Plusieurs responsables de la Maison-Blanche ont défendu dimanche la gestion par l’exécutif des scandales de violence conjugale ayant entraîné la démission de deux collaborateurs cette semaine, au lendemain d’une déclaration de Donald Trump évoquant des vies « détruites » par des accusations infondées.

« Je pense que le président, comme nous tous, a été choqué et perturbé par ces accusations », a déclaré sur la chaîne ABC Kellyanne Conway, conseillère du président américain, au sujet de Rob Porter, qui a été contraint de démissionner mercredi de son poste de secrétaire du personnel de la Maison-Blanche.

Il est accusé par deux ex-épouses d’agressions physiques et de violence psychologique, ce qu’il nie.

« Je n’ai aucune raison de ne pas croire les femmes », a ajouté Mme Conway, cette fois sur CNN. « Ce n’est pas le Rob Porter avec lequel nous avons travaillé, mais une fois que vous avez vu les accusations, les preuves, discuté avec le FBI, c’était très clair et il a démissionné très rapidement. »

« Nous laissons le bénéfice du doute aux gens », a-t-elle dit pour justifier le soutien prolongé de l’exécutif à M. Porter.

Comme elle, le conseiller parlementaire de la Maison-Blanche Marc Short a défendu le secrétaire général de la Maison-Blanche, John Kelly, sur la sellette depuis que plusieurs médias ont écrit qu’il connaissait les détails depuis novembre.

« Le général Kelly a appris l’ampleur de la nature des accusations mardi soir, M. Porter a présenté sa démission mercredi matin », a souligné M. Short sur NBC.

Pour le représentant démocrate Sean Patrick Maloney, qui occupait le poste de M. Porter sous Bill Clinton, il « ne fait aucun doute » que John Kelly était au courant. « Il est dedans jusqu’au cou […] et il a choisi de l’ignorer », a-t-il dit sur ABC.

À l’instar du porte-parole adjoint Raj Shah, qui reconnaissait jeudi que la Maison-Blanche aurait pu mieux gérer cette affaire, M. Short a évoqué un « probable manque de communication entre différents rouages » de l’exécutif.

Le New York Times affirmait vendredi soir que le président était furieux contre John Kelly et qu’il lui cherchait un successeur.

Selon le quotidien, plusieurs candidats sont envisagés, en premier lieu Mick Mulvaney, directeur du budget de la Maison-Blanche.

Interrogé sur Fox News, M. Mulvaney a affirmé dimanche ne pas avoir parlé avec M. Kelly de son poste. « Je ne pense pas que ce soit un problème », a-t-il relevé.

Mme Conway a pour sa part précisé que le président républicain lui avait demandé samedi soir de dire qu’il avait « toute confiance » en M. Kelly et qu’il « ne cherche pas activement de remplaçant ».

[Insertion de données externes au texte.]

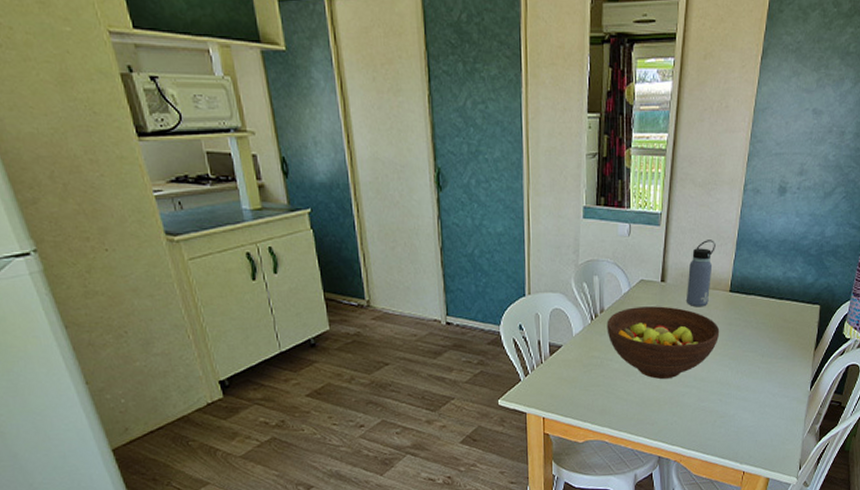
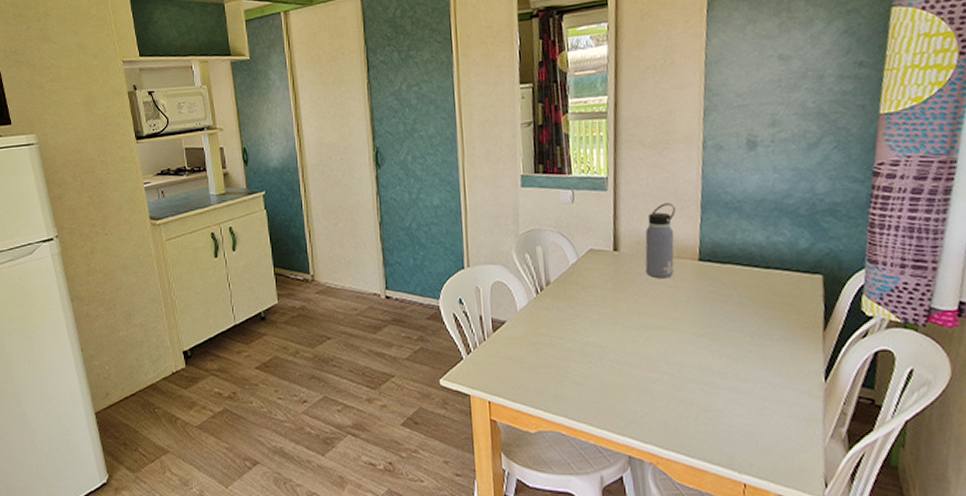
fruit bowl: present [606,306,720,379] -> none [554,278,692,361]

Le scandale a enflé avec la démission vendredi d’un second employé, également accusé de violence conjugale. David Sorensen, chargé de la rédaction des discours, nie lui aussi les accusations de son ex-femme. Et encore davantage lorsque le président a semblé de nouveau apporter son soutien aux accusés, sans même avoir de mots pour les victimes.

« Des gens voient leur vie détruite et brisée par de simples accusations. Certaines sont vraies et certaines sont fausses. Certaines sont vieilles et certaines sont récentes », a-t-il tweeté samedi.

Un tweet à prendre comme un commentaire « au sens large », selon Mme Conway.